Heading into another weekend like 2008

Just as we did too many times in 2008, we are about to enter into a weekend where all eyes are on government officials and their attempt to deal with a major financial problem. All the big European guns are in Frankfurt to settle differences and come to an agreement: Draghi, Trichet, Van Rompuy, Barroso, Schaeuble, Baroin, Juncker, Sarkozy, Merkel, and Lagarde. The French want to turn the EFSF into a bank that can tap ECB funding, the Germans don’t. The Germans want a 50%+ cut in the value of Greek bonds, European banks don’t. Some want to create country credit lines, the Germans don’t. European banks want to improve their capital ratios by shrinking, EU officials want them to raise private capital now irrespective of stockholder dilution. What soup is going to be made out of this? As I’ve said before, the Germans will get what they want at the same time France fights to keep its AAA credit rating. Bottom line, since the EFSF can’t be leveraged thru direct loan guarantees because of legal reasons and the Germans don’t want the ECB involved, the parties are coalescing around a plan to have bond issuing countries borrow money from the EFSF that will then be put into escrow and would cover a % of principal in case of default. So yes, Italy for example would borrow even more money to partially backstop the borrowing of more money.
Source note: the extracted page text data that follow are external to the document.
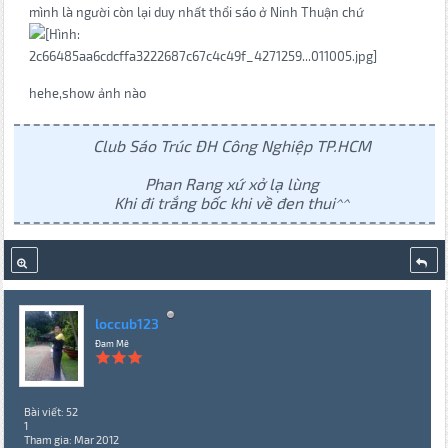
mình là người còn lại duy nhất thổi sáo ở Ninh Thuận chứ
hehe,show ảnh nào
Club Sáo Trúc ĐH Công Nghiệp TP.HCM
Phan Rang xứ xở lạ lùng
Khi đi trắng bốc khi về đen thui^^
loccub123
Đam Mê
Bài viết: 52
1
Tham gia: Mar 2012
It’s another example of taking on more debt to tackle a problem of too much debt but again, it’s all about buying time. Also, having the EFSF buy bonds of countries directly at auction is being discussed. In the mean time, bond yields in Italy and Spain continue higher. In Asia, the Shanghai index closed at the lowest level since Mar ’09 and helped to drag down the entire region on growth concerns. Brazil last night cut interest rates by 25 bps to 11.5% over concerns with slowing growth.